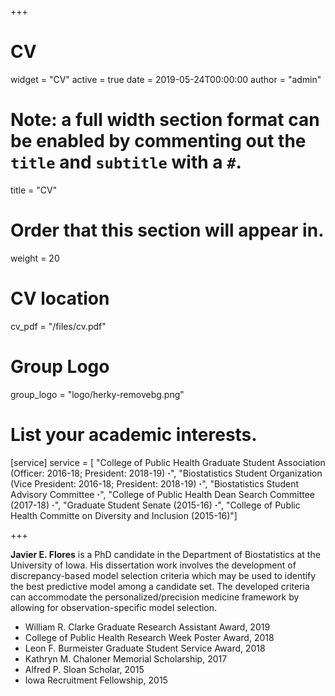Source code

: +++
# CV
widget = "CV"
active = true
date = 2019-05-24T00:00:00
author = "admin"

# Note: a full width section format can be enabled by commenting out the `title` and `subtitle` with a `#`.
title = "CV"

# Order that this section will appear in.
weight = 20

# CV location
cv_pdf = "/files/cv.pdf"

# Group Logo
group_logo = "logo/herky-removebg.png"


# List your academic interests.
[service]
  service = [
    "College of Public Health Graduate Student Association (Officer: 2016-18; President: 2018-19) <b>&middot;</b>",
    "Biostatistics Student Organization (Vice President: 2016-18; President: 2018-19) <b>&middot;</b>",
    "Biostatistics Student Advisory Committee <b>&middot;</b>",
    "College of Public Health Dean Search Committee (2017-18) <b>&middot;</b>",
    "Graduate Student Senate (2015-16) <b>&middot;</b>",
    "College of Public Health Committe on Diversity and Inclusion (2015-16)"]

+++

**Javier E. Flores** is a PhD candidate in the Department of Biostatistics at the University of Iowa. His dissertation work involves the development of discrepancy-based model selection criteria which may be used to identify the best predictive model among a candidate set. The developed criteria can accommodate the personalized/precision medicine framework by allowing for observation-specific model selection. 

 - William R. Clarke Graduate Research Assistant Award, 2019  
 - College of Public Health Research Week Poster Award, 2018  
 - Leon F. Burmeister Graduate Student Service Award, 2018
 - Kathryn M. Chaloner Memorial Scholarship, 2017
 - Alfred P. Sloan Scholar, 2015
 - Iowa Recruitment Fellowship, 2015
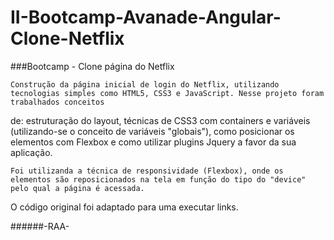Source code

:# II-Bootcamp-Avanade-Angular-Clone-Netflix

###Bootcamp - Clone página do Netflix

	Construção da página inicial de login do Netflix, utilizando tecnologias simples como HTML5, CSS3 e JavaScript. Nesse projeto foram trabalhados conceitos
de: estruturação do layout, técnicas de CSS3 com containers e variáveis (utilizando-se o conceito de variáveis "globais"), como posicionar os elementos 
com Flexbox e como utilizar plugins Jquery a favor da sua aplicação.

	Foi utilizanda a técnica de responsividade (Flexbox), onde os elementos são reposicionados na tela em função do tipo do "device" pelo qual a página é acessada.
O código original foi adaptado para uma executar links.

######-RAA-
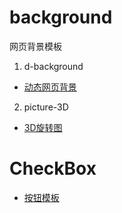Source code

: # background 
网页背景模板
1. d-background
- [动态网页背景](./background/d-background/index.html)
2. picture-3D
- [3D旋转图](./background/picture-3D/index.html)
# CheckBox
- [按钮模板](./checkbox/index.html)

 
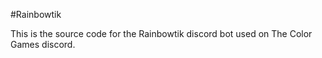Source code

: #Rainbowtik

This is the source code for the Rainbowtik discord bot used on The Color Games discord.
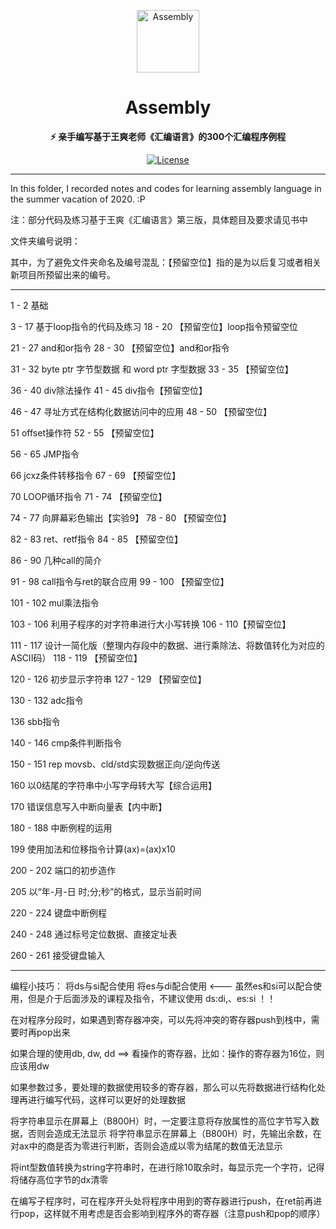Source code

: <p align="center">
 <img width="100px" src="https://github.com/NekoSilverFox/NekoSilverfox/blob/master/icons/silverfox.svg" align="center" alt="Assembly" />
 <h1 align="center">Assembly</h2>
 <p align="center"><b>⚡ 亲手编写基于王爽老师《汇编语言》的300个汇编程序例程</b></p>
</p>

<div align=center>

 [![License](https://img.shields.io/badge/license-Apache%202.0-brightgreen)](LICENSE)

<div align=left>

---

In this folder, I recorded notes and codes for learning assembly language in the summer vacation of 2020. :P

注：部分代码及练习基于王爽《汇编语言》第三版，具体题目及要求请见书中



文件夹编号说明：

其中，为了避免文件夹命名及编号混乱：【预留空位】指的是为以后复习或者相关新项目所预留出来的编号。

---

1 - 2	基础



3 - 17	基于loop指令的代码及练习
18 - 20	【预留空位】loop指令预留空位



21 - 27	and和or指令
28 - 30	【预留空位】and和or指令



31 - 32	byte ptr 字节型数据 和 word ptr 字型数据
33 - 35	【预留空位】



36 - 40	div除法操作
41 - 45	div指令【预留空位】



46 - 47	寻址方式在结构化数据访问中的应用
48 - 50	【预留空位】



51 	offset操作符
52 - 55	【预留空位】



56 - 65	JMP指令



66	jcxz条件转移指令
67 - 69	【预留空位】



70	LOOP循环指令
71 - 74	【预留空位】



74 - 77	向屏幕彩色输出【实验9】
78 - 80	【预留空位】



82 - 83	ret、retf指令
84 - 85	【预留空位】



86 - 90	几种call的简介



91 - 98	call指令与ret的联合应用
99 - 100	【预留空位】





101 - 102	mul乘法指令





103 - 106	利用子程序的对字符串进行大小写转换
106 - 110【预留空位】



111 - 117	设计一简化版（整理内存段中的数据、进行乘除法、将数值转化为对应的ASCII码）
118 - 119	【预留空位】



120 - 126	初步显示字符串
127 - 129	【预留空位】



130 - 132	adc指令



136	sbb指令



140 - 146	cmp条件判断指令



150 - 151	rep movsb、cld/std实现数据正向/逆向传送



160	以0结尾的字符串中小写字母转大写【综合运用】



170	错误信息写入中断向量表【内中断】



180 - 188	中断例程的运用



199	使用加法和位移指令计算(ax)=(ax)x10



200 - 202	端口的初步造作



205	以“年-月-日 时;分;秒”的格式，显示当前时间



220 - 224	键盘中断例程



240 - 248	通过标号定位数据、直接定址表



260 - 261	接受键盘输入



---

编程小技巧：
将ds与si配合使用
将es与di配合使用	<--- 虽然es和si可以配合使用，但是介于后面涉及的课程及指令，不建议使用 ds:di,、es:si ！！

在对程序分段时，如果遇到寄存器冲突，可以先将冲突的寄存器push到栈中，需要时再pop出来

如果合理的使用db, dw, dd ==> 看操作的寄存器，比如：操作的寄存器为16位，则应该用dw

如果参数过多，要处理的数据使用较多的寄存器，那么可以先将数据进行结构化处理再进行编写代码，这样可以更好的处理数据

将字符串显示在屏幕上（B800H）时，一定要注意将存放属性的高位字节写入数据，否则会造成无法显示
将字符串显示在屏幕上（B800H）时，先输出余数，在对ax中的商是否为零进行判断，否则会造成以零为结尾的数值无法显示

将int型数值转换为string字符串时，在进行除10取余时，每显示完一个字符，记得将储存高位字节的dx清零

在编写子程序时，可在程序开头处将程序中用到的寄存器进行push，在ret前再进行pop，这样就不用考虑是否会影响到程序外的寄存器（注意push和pop的顺序）
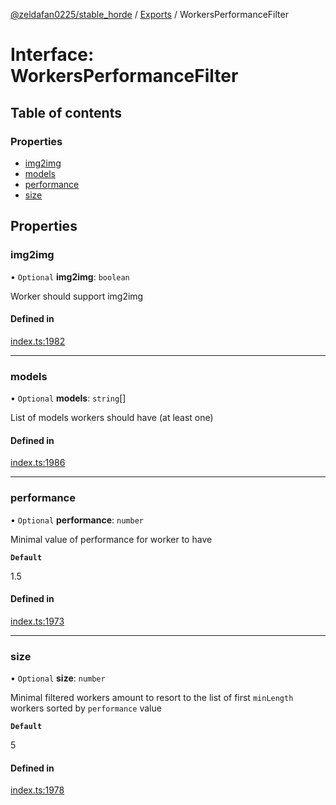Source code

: [@zeldafan0225/stable_horde](../readme.md) / [Exports](../modules.md) / WorkersPerformanceFilter

# Interface: WorkersPerformanceFilter

## Table of contents

### Properties

- [img2img](WorkersPerformanceFilter.md#img2img)
- [models](WorkersPerformanceFilter.md#models)
- [performance](WorkersPerformanceFilter.md#performance)
- [size](WorkersPerformanceFilter.md#size)

## Properties

### img2img

• `Optional` **img2img**: `boolean`

Worker should support img2img

#### Defined in

[index.ts:1982](https://github.com/ZeldaFan0225/stable_horde/blob/b03d78a/index.ts#L1982)

___

### models

• `Optional` **models**: `string`[]

List of models workers should have (at least one)

#### Defined in

[index.ts:1986](https://github.com/ZeldaFan0225/stable_horde/blob/b03d78a/index.ts#L1986)

___

### performance

• `Optional` **performance**: `number`

Minimal value of performance for worker to have

**`Default`**

1.5

#### Defined in

[index.ts:1973](https://github.com/ZeldaFan0225/stable_horde/blob/b03d78a/index.ts#L1973)

___

### size

• `Optional` **size**: `number`

Minimal filtered workers amount to resort to the list of first `minLength` workers sorted by `performance` value

**`Default`**

5

#### Defined in

[index.ts:1978](https://github.com/ZeldaFan0225/stable_horde/blob/b03d78a/index.ts#L1978)

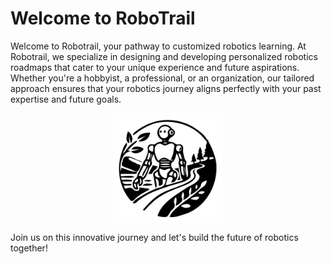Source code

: # Welcome to RoboTrail

Welcome to Robotrail, your pathway to customized robotics learning. At Robotrail, we specialize in designing and developing personalized robotics roadmaps that cater to your unique experience and future aspirations. Whether you're a hobbyist, a professional, or an organization, our tailored approach ensures that your robotics journey aligns perfectly with your past expertise and future goals.

<div style="display: flex; justify-content: center; padding: 0;">
    <img src="assets/logo.png" alt="Description" style="width: 35%; height: 35%;">
</div>

Join us on this innovative journey and let's build the future of robotics together!


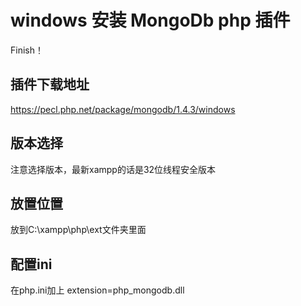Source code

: # windows 安装 MongoDb php 插件

Finish！

## 插件下载地址
https://pecl.php.net/package/mongodb/1.4.3/windows

## 版本选择
注意选择版本，最新xampp的话是32位线程安全版本

## 放置位置
放到C:\xampp\php\ext文件夹里面

## 配置ini
在php.ini加上
extension=php_mongodb.dll






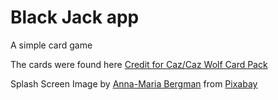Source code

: # Black Jack app   
A simple card game    

The cards were found here <a href = "https://cazwolf.itch.io/pixel-fantasy-cards">Credit for Caz/Caz Wolf Card Pack</a>  


Splash Screen Image by <a href="https://pixabay.com/users/shadang-4954463/?utm_source=link-attribution&amp;utm_medium=referral&amp;utm_campaign=image&amp;utm_content=2238731">Anna-Maria Bergman</a> from <a href="https://pixabay.com//?utm_source=link-attribution&amp;utm_medium=referral&amp;utm_campaign=image&amp;utm_content=2238731">Pixabay</a>  


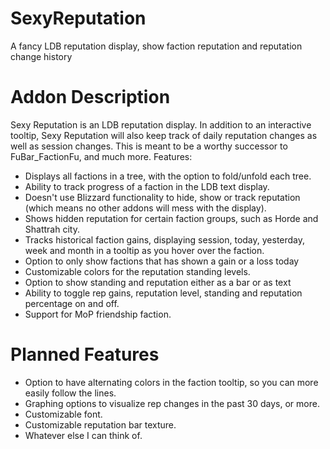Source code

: # SexyReputation

A fancy LDB reputation display, show faction reputation and reputation change history

# Addon Description

Sexy Reputation is an LDB reputation display. In addition to an interactive tooltip, Sexy Reputation will also keep track of daily reputation changes as well as session changes. This is meant to be a worthy successor to FuBar_FactionFu, and much more.
Features:

*    Displays all factions in a tree, with the option to fold/unfold each tree.
*    Ability to track progress of a faction in the LDB text display.
*    Doesn't use Blizzard functionality to hide, show or track reputation (which means no other addons will mess with the display).
*    Shows hidden reputation for certain faction groups, such as Horde and Shattrah city.
*    Tracks historical faction gains, displaying session, today, yesterday, week and month in a tooltip as you hover over the faction.
*    Option to only show factions that has shown a gain or a loss today
*    Customizable colors for the reputation standing levels.
*    Option to show standing and reputation either as a bar or as text
*    Ability to toggle rep gains, reputation level, standing and reputation percentage on and off.
*    Support for MoP friendship faction.

# Planned Features

*    Option to have alternating colors in the faction tooltip, so you can more easily follow the lines.
*    Graphing options to visualize rep changes in the past 30 days, or more.
*    Customizable font.
*    Customizable reputation bar texture.
*    Whatever else I can think of.
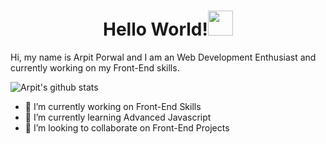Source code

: <h1 align="center">Hello World!<img src="https://raw.githubusercontent.com/ShahriarShafin/ShahriarShafin/main/Assets/hi.gif" width="40px">
 </h1>

<p> Hi, my name is Arpit Porwal and I am an Web Development Enthusiast and currently working on my Front-End skills. </p>

![Arpit's github stats](https://github-readme-stats.vercel.app/api?username=apcool46315&theme=gotham&show_icons=true)


- 🔭 I’m currently working on Front-End Skills
- 🌱 I’m currently learning Advanced Javascript
- 👯 I’m looking to collaborate on Front-End Projects



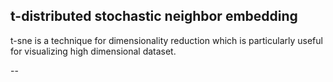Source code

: ## t-distributed stochastic neighbor embedding

t-sne is a technique for dimensionality reduction which is particularly useful for visualizing high dimensional dataset.

--
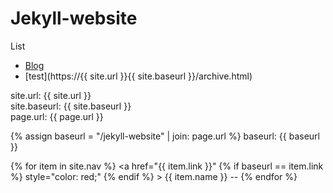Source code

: # Jekyll-website
List
- [Blog](https://jaspervincent.github.io)
- [test](https://{{ site.url }}{{ site.baseurl }}/archive.html)


<nav>
  site.url: {{ site.url }}<br>
  site.baseurl: {{ site.baseurl }}<br>
  page.url: {{ page.url }} <br>
  
  {% assign baseurl = "/jekyll-website" | join: page.url %}
  baseurl: {{ baseurl }}
  
  {% for item in site.nav %}
    <a href="{{ item.link }}" 
      {% if  baseurl == item.link %} style="color: red;" {% endif %}
    >
      {{ item.name }} -- 
    </a>
  {% endfor %}
</nav>

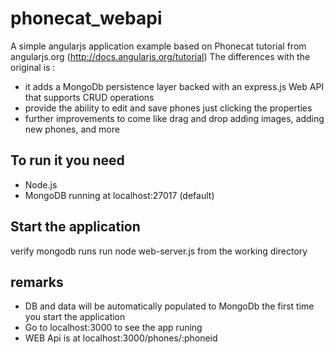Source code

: phonecat_webapi
===============

A simple angularjs application example based on Phonecat tutorial from angularjs.org (http://docs.angularjs.org/tutorial) The differences with the original is :

- it adds a MongoDb persistence layer backed with an express.js Web API that supports CRUD operations
- provide the ability to edit and save phones just clicking the properties
- further improvements to come like drag and drop adding images, adding new phones, and more

To run it you need
------------------

- Node.js
- MongoDB running at localhost:27017 (default)

Start the application
---------------------

verify mongodb runs
run node web-server.js from the working directory

remarks
-------

- DB and data will be automatically populated to MongoDb the first time you start the application
- Go to localhost:3000 to see the app runing
- WEB Api is at localhost:3000/phones/:phoneid
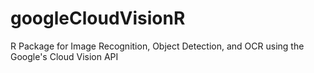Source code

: # googleCloudVisionR
R Package for Image Recognition, Object Detection, and OCR using the Google's Cloud Vision API
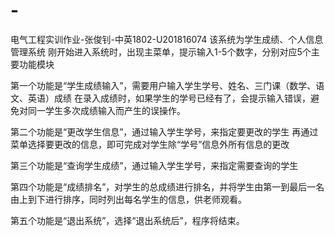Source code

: # -
电气工程实训作业-张俊钊-中英1802-U201816074
该系统为学生成绩、个人信息管理系统
刚开始进入系统时，出现主菜单，提示输入1-5个数字，分别对应5个主要功能模块

第一个功能是“学生成绩输入”，需要用户输入学生学号、姓名、三门课（数学、语文、英语）成绩
    在录入成绩时，如果学生的学号已经有了，会提示输入错误，避免对同一学生多次成绩输入而产生的误操作。

第二个功能是“更改学生信息”，通过输入学生学号，来指定要更改的学生
    再通过菜单选择要更改的信息，即可完成对学生除“学号”信息外所有信息的更改

第三个功能是“查询学生成绩”，通过输入学生学号，来指定需要查询的学生

第四个功能是“成绩排名”，对学生的总成绩进行排名，并将学生由第一到最后一名由上到下进行排序，同时列出每名学生的信息，供老师观看。

第五个功能是“退出系统”，选择“退出系统后”，程序将结束。
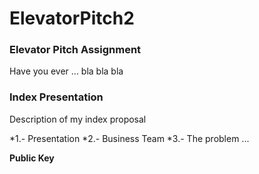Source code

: ElevatorPitch2
==============

### Elevator Pitch Assignment
Have you ever ... bla bla bla


### Index Presentation
Description of my index proposal 

*1.- Presentation
*2.- Business Team
*3.- The problem
...


**Public Key**

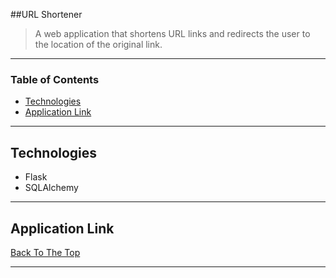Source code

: ##URL Shortener 


> A web application that shortens URL links and redirects the user to the location of the original link.

---

### Table of Contents


- [Technologies](#technologies)
- [Application Link](#application-link)

---

## Technologies

- Flask
- SQLAlchemy



---

## Application Link




[Back To The Top](#read-me-template)

---



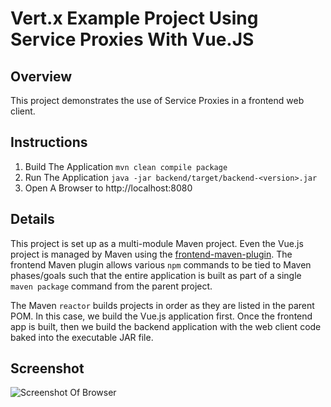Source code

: # Vert.x Example Project Using Service Proxies With Vue.JS

## Overview
This project demonstrates the use of Service Proxies in
a frontend web client.

## Instructions

1. Build The Application `mvn clean compile package`
1. Run The Application `java -jar backend/target/backend-<version>.jar`
1. Open A Browser to http://localhost:8080

## Details
This project is set up as a multi-module Maven project. Even the Vue.js project is managed
by Maven using the [frontend-maven-plugin](https://github.com/eirslett/frontend-maven-plugin).
The frontend Maven plugin allows various `npm` commands to be tied to Maven phases/goals such that
the entire application is built as part of a single `maven package` command from the parent
project.

The Maven `reactor` builds projects in order as they are listed in the parent POM. In this
case, we build the Vue.js application first. Once the frontend app is built, then we build
the backend application with the web client code baked into the executable JAR file. 

## Screenshot
![Screenshot Of Browser](https://github.com/InfoSec812/service-proxy-debugging/blob/master/Screenshot_2017-08-01_10-18-58.png)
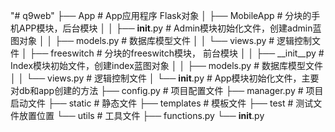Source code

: "# q9web" 
├── App    # App应用程序 Flask对象
│   ├── MobileApp  # 分块的手机APP模块，后台模块
│   │   ├── __init__.py  # Admin模块初始化文件，创建admin蓝图对象
│   │   ├── models.py  # 数据库模型文件
│   │   └── views.py  # 逻辑控制文件
│   ├── freeswitch # 分块的freeswitch模块， 前台模块
│   │   ├── __init__py  # Index模块初始文件，创建index蓝图对象
│   │   ├── models.py  # 数据库模型文件
│   │   └── views.py  # 逻辑控制文件
│   └── __init__.py  # App模块初始化文件，主要对db和app创建的方法
├── config.py  # 项目配置文件
├── manager.py  # 项目启动文件
├── static  # 静态文件
├── templates  # 模板文件
├── test  # 测试文件放置位置
└── utils  # 工具文件
    ├── functions.py
    └── __init__.py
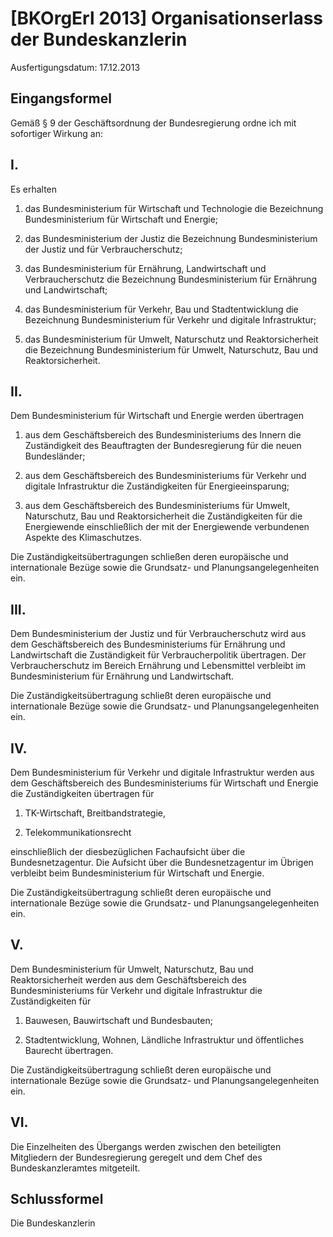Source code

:# [BKOrgErl 2013] Organisationserlass der Bundeskanzlerin

Ausfertigungsdatum: 17.12.2013

 

## Eingangsformel

Gemäß § 9 der Geschäftsordnung der Bundesregierung ordne ich mit sofortiger Wirkung an:


## I.

Es erhalten

1. das Bundesministerium für Wirtschaft und Technologie die Bezeichnung Bundesministerium für Wirtschaft und Energie;

2. das Bundesministerium der Justiz die Bezeichnung Bundesministerium der Justiz und für Verbraucherschutz;

3. das Bundesministerium für Ernährung, Landwirtschaft und Verbraucherschutz die Bezeichnung Bundesministerium für Ernährung und Landwirtschaft;

4. das Bundesministerium für Verkehr, Bau und Stadtentwicklung die Bezeichnung Bundesministerium für Verkehr und digitale Infrastruktur;

5. das Bundesministerium für Umwelt, Naturschutz und Reaktorsicherheit die Bezeichnung Bundesministerium für Umwelt, Naturschutz, Bau und Reaktorsicherheit.


## II.

Dem Bundesministerium für Wirtschaft und Energie werden übertragen

1. aus dem Geschäftsbereich des Bundesministeriums des Innern die Zuständigkeit des Beauftragten der Bundesregierung für die neuen Bundesländer;

2. aus dem Geschäftsbereich des Bundesministeriums für Verkehr und digitale Infrastruktur die Zuständigkeiten für Energieeinsparung;

3. aus dem Geschäftsbereich des Bundesministeriums für Umwelt, Naturschutz, Bau und Reaktorsicherheit die Zuständigkeiten für die Energiewende einschließlich der mit der Energiewende verbundenen Aspekte des Klimaschutzes.

Die Zuständigkeitsübertragungen schließen deren europäische und internationale Bezüge sowie die Grundsatz- und Planungsangelegenheiten ein.


## III.

Dem Bundesministerium der Justiz und für Verbraucherschutz wird aus dem Geschäftsbereich des Bundesministeriums für Ernährung und Landwirtschaft die Zuständigkeit für Verbraucherpolitik übertragen. Der Verbraucherschutz im Bereich Ernährung und Lebensmittel verbleibt im Bundesministerium für Ernährung und Landwirtschaft.

Die Zuständigkeitsübertragung schließt deren europäische und internationale Bezüge sowie die Grundsatz- und Planungsangelegenheiten ein.


## IV.

Dem Bundesministerium für Verkehr und digitale Infrastruktur werden aus dem Geschäftsbereich des Bundesministeriums für Wirtschaft und Energie die Zuständigkeiten übertragen für

1. TK-Wirtschaft, Breitbandstrategie,

2. Telekommunikationsrecht

einschließlich der diesbezüglichen Fachaufsicht über die Bundesnetzagentur. Die Aufsicht über die Bundesnetzagentur im Übrigen verbleibt beim Bundesministerium für Wirtschaft und Energie.

Die Zuständigkeitsübertragung schließt deren europäische und internationale Bezüge sowie die Grundsatz- und Planungsangelegenheiten ein.


## V.

Dem Bundesministerium für Umwelt, Naturschutz, Bau und Reaktorsicherheit werden aus dem Geschäftsbereich des Bundesministeriums für Verkehr und digitale Infrastruktur die Zuständigkeiten für

1. Bauwesen, Bauwirtschaft und Bundesbauten;

2. Stadtentwicklung, Wohnen, Ländliche Infrastruktur und öffentliches Baurecht übertragen.

Die Zuständigkeitsübertragung schließt deren europäische und internationale Bezüge sowie die Grundsatz- und Planungsangelegenheiten ein.


## VI.

Die Einzelheiten des Übergangs werden zwischen den beteiligten Mitgliedern der Bundesregierung geregelt und dem Chef des Bundeskanzleramtes mitgeteilt.


## Schlussformel

Die Bundeskanzlerin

Exercise instructions →
Set down word for word the lines in the records above, from the line with "Gemäß § 9 der" up to and including the line with "Dem Bundesministerium der".

Answer area →
Gemäß § 9 der Geschäftsordnung der Bundesregierung ordne ich mit sofortiger Wirkung an:


## I.

Es erhalten

1. das Bundesministerium für Wirtschaft und Technologie die Bezeichnung Bundesministerium für Wirtschaft und Energie;

2. das Bundesministerium der Justiz die Bezeichnung Bundesministerium der Justiz und für Verbraucherschutz;

3. das Bundesministerium für Ernährung, Landwirtschaft und Verbraucherschutz die Bezeichnung Bundesministerium für Ernährung und Landwirtschaft;

4. das Bundesministerium für Verkehr, Bau und Stadtentwicklung die Bezeichnung Bundesministerium für Verkehr und digitale Infrastruktur;

5. das Bundesministerium für Umwelt, Naturschutz und Reaktorsicherheit die Bezeichnung Bundesministerium für Umwelt, Naturschutz, Bau und Reaktorsicherheit.


## II.

Dem Bundesministerium für Wirtschaft und Energie werden übertragen

1. aus dem Geschäftsbereich des Bundesministeriums des Innern die Zuständigkeit des Beauftragten der Bundesregierung für die neuen Bundesländer;

2. aus dem Geschäftsbereich des Bundesministeriums für Verkehr und digitale Infrastruktur die Zuständigkeiten für Energieeinsparung;

3. aus dem Geschäftsbereich des Bundesministeriums für Umwelt, Naturschutz, Bau und Reaktorsicherheit die Zuständigkeiten für die Energiewende einschließlich der mit der Energiewende verbundenen Aspekte des Klimaschutzes.

Die Zuständigkeitsübertragungen schließen deren europäische und internationale Bezüge sowie die Grundsatz- und Planungsangelegenheiten ein.


## III.

Dem Bundesministerium der Justiz und für Verbraucherschutz wird aus dem Geschäftsbereich des Bundesministeriums für Ernährung und Landwirtschaft die Zuständigkeit für Verbraucherpolitik übertragen. Der Verbraucherschutz im Bereich Ernährung und Lebensmittel verbleibt im Bundesministerium für Ernährung und Landwirtschaft.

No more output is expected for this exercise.